Presentations are suitable for high school as well as adult audiences.

Charles Fletcher Lummis: "The Greatest Southwesterner"?
Called "The Greatest Southwesterner" by famed librarian and historian Lawrence Clark Powell, New Englander Charles Fletcher Lummis was among the first and most successful popularizers of Southwest culture as he saw it and, to a large extent, as he created it. Though nearly forgotten today, he was among the most famous figures in America at the beginning of the 20th century. An adventurer, newspaper reporter, magazine editor, and self-taught photographer, he searched the region for decades with a missionary zeal, collecting and recasting stories, fables, characters, places, and scenes that appealed to his sense of a glorious and romantic past. With his distinctive flair for writing and living alike, Lummis not only became a major contributor to Western mythology, he also created numerous myths about himself, routinely attracting admirers and critics. Drawing upon historic photos and selections from his writings, this presentation is a biographical summary tracing major themes and accomplishments in Lummis’s life.

-- COMPLETE THE FOLLOWING --
1) In the passage about Charles Fletcher Lummis, who called him "The Greatest Southwesterner"?
2) List the roles Lummis held according to the passage about Charles Fletcher Lummis.
3) Please write the next few sentences of the passage about Charles Fletcher Lummis, starting after its final sentence.

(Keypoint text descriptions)

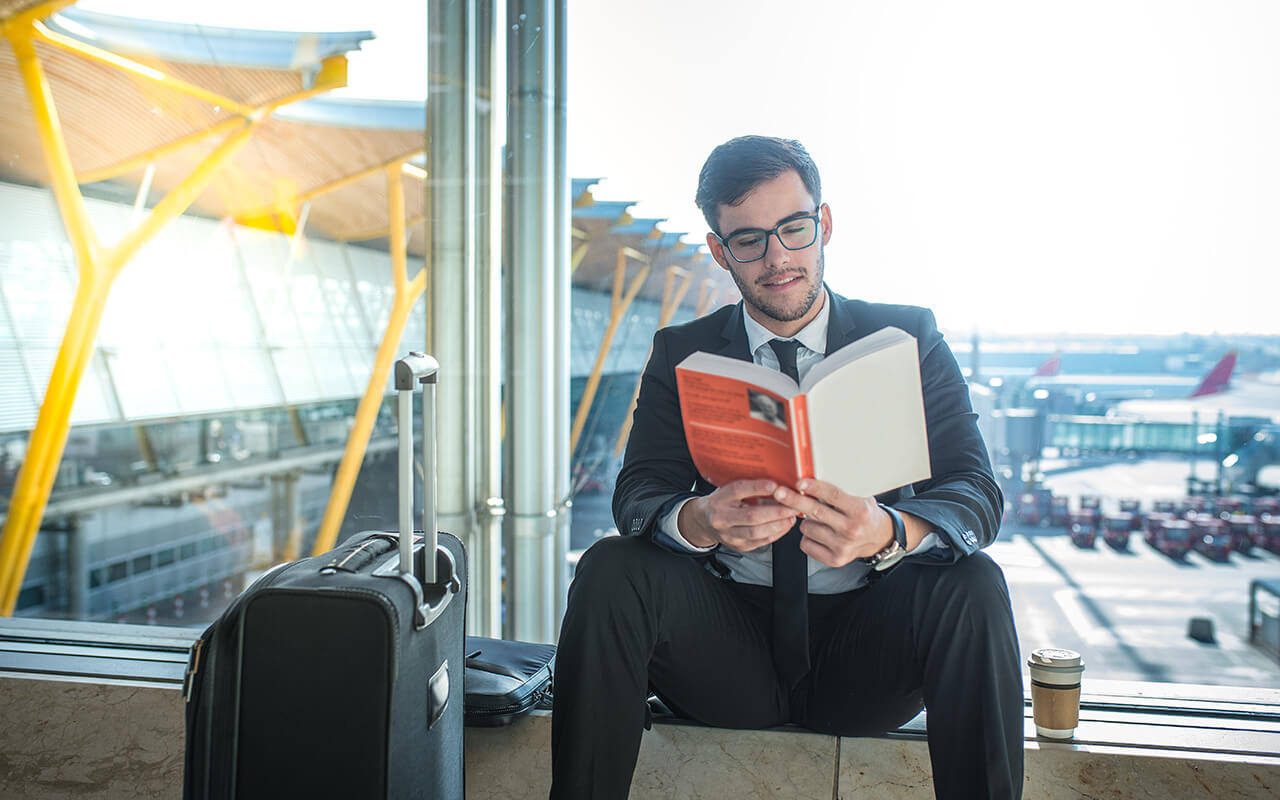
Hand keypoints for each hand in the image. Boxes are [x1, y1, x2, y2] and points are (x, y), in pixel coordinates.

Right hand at [679, 479, 797, 551]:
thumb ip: (748, 486)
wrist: (703, 521)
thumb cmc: (721, 502)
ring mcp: (728, 534)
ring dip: (778, 524)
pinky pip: (760, 542)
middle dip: (776, 511)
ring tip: (791, 516)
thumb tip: (776, 482)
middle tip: (793, 505)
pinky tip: (784, 525)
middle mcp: (721, 517)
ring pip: (757, 532)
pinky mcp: (737, 546)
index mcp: (720, 499)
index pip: (738, 490)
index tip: (776, 485)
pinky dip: (776, 534)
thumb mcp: (728, 489)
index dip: (758, 488)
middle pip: (751, 516)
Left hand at [770, 478, 893, 567]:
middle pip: (816, 512)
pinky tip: (818, 533)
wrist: (879, 538)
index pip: (832, 495)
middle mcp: (852, 529)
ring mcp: (843, 546)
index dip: (814, 487)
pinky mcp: (835, 559)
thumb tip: (812, 477)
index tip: (799, 482)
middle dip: (794, 500)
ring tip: (818, 519)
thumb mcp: (860, 496)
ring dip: (806, 521)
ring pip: (807, 528)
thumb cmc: (865, 513)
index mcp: (860, 510)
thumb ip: (840, 490)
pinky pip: (807, 544)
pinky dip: (807, 537)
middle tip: (780, 493)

-- WRITTEN RESPONSES --
1) Lawrence Clark Powell, a famed librarian and historian.

2) Adventurer, newspaper reporter, magazine editor, self-taught photographer

3)
Host organization provides PowerPoint setup and sound system for larger audiences.

Descanse En Paz: Traditional Cemeteries and Handmade Grave Markers in the Southwest
Despite recent population growth and cultural change in Arizona, some rural Southwesterners still choose to make memorials for their dead by hand. Though rarely if ever intended as "art," the results are often a distinctive if unrecognized folk art which reflects both individual spiritual beliefs and widespread social values in the region. Together, the handmade grave marker and the traditional cemeteries in which they still occur also constitute open-air museums where we can begin to read some major cultural changes in the region over the last century. Drawing upon historical materials as well as original research and photographs made throughout Arizona, southern Colorado, New Mexico, and west Texas, this presentation discusses the handmade grave marker as an expressive medium with its own individuality, creativity, recurrent themes, and meaning.

Host organization provides PowerPoint setup and sound system for larger audiences.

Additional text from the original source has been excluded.